Dans toutes ses activités, l’homme Rastelli était soutenu par son épouse Anna. Ils se sont connus sur les pistes de ski de Bormio, et après leur mariage en 1964, elle l’a suivi en Amérique. C’est là que, quelques mois plus tard, ils ont appris pour la maladie de Gian. La manière avec laquelle ils ont affronté cette maladie est documentée dans les lettres que les deux époux s’écrivirent durant ces années-là. Leur fille Antonella, née en 1966, a pu parler, lors de l’exposition, des quelques souvenirs qu’elle a conservés. « Le soir du diagnostic, il est rentré à la maison avec une rose rouge pour sa femme. Il a branché le tourne-disque, et a mis un disque de Vivaldi. Il a dit : « J’ai fait des examens dont le résultat n’est pas bon. Je suis heureux. La vie m’a tant donné, et maintenant, avec toi, j’ai tout eu. » Puis, quelques jours après, il a dit : « On m’a accordé un plus de temps, grâce à Dieu. N’en parlons plus, et vivons une vie normale ». Et ce fut ainsi pendant 6 ans. C’est pendant cette période qu’il a publié les travaux pour lesquels on se souvient de lui aujourd’hui, et qu’est née Antonella. « Il a réussi à rester lui-même » rappelle sa sœur dans sa biographie. Il est mort le 2 septembre 1970. Peu avant son agonie, il dit à sa femme : « Paye la facture de notre amour. On se reverra ». Puis, regardant par la fenêtre, il ajouta : « Que le soleil est beau ».

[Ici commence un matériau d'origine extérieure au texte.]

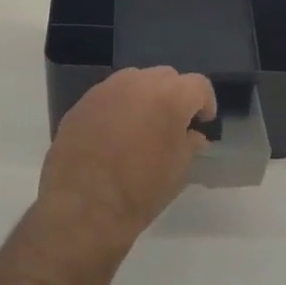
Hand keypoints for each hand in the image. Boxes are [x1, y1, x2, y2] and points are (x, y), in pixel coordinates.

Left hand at [37, 67, 216, 247]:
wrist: (85, 207)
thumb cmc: (142, 190)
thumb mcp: (178, 169)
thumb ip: (189, 143)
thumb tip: (192, 135)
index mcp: (170, 96)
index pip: (198, 85)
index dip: (205, 103)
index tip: (202, 123)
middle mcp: (137, 83)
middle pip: (165, 77)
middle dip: (174, 96)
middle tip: (172, 124)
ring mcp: (105, 91)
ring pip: (134, 82)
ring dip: (144, 98)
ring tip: (142, 127)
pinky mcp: (80, 104)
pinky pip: (108, 97)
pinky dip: (118, 109)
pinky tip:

Avant de venir au Meeting de Rimini, cette exposition a été accueillie à l’hôpital Bambino Gesù de Rome, à l’Université de Parme et à l’Université de Padoue. Là, elle a fait partie intégrante d’un congrès et d’un cours de mise au point pour médecins. Partout, rencontrer le chemin humain et scientifique de Rastelli provoque une contagion. Cela a été le cas pour le professeur Gaetano Thiene, grand expert italien des cardiopathies. Ayant été contacté par les étudiants et ayant lu une première version de l’exposition, il s’est rendu disponible pour la rédaction de la partie scientifique.

Rastelli dans les Dolomites

Rastelli n’est cependant pas réservé aux adeptes du métier. Le concierge de l’hôpital « Sant’Orsola » de Bologne peut en témoigner. Alors que, tôt le matin, il vient d’effectuer quelques réparations dans la pièce où se tient l’exposition, il décide de faire un tour pour voir les panneaux. À la lecture du titre « la première charité envers le malade est la science », il ne peut s’empêcher de penser qu’il s’agit « d’un truc de médecins ». Mais une photo de Rastelli attire son regard. Rastelli est sur une cime des Dolomites, portant des chaussures de montagne et une chemise écossaise. Il est fatigué, probablement par la montée, mais son regard reste cependant tendu vers un but invisible. « C’est vous qui avez fait tout ça ? » demande-t-il aux jeunes qui arrivent. « Je n’ai jamais lu une histoire pareille. Je suis athée, mais je vois qu’ici il y a quelque chose de plus ». Et en rangeant ses outils, il leur dit : « Vous savez, mon fils doit être opéré du cœur, et j’espère qu’il sera soigné par quelqu’un comme votre docteur Gian ». Il les salue. Peu après, ils le voient revenir en sifflotant. Il s’approche d’eux et leur dit : « Je vous offre le petit déjeuner. Allez, venez au bar. Aujourd’hui, je suis heureux ».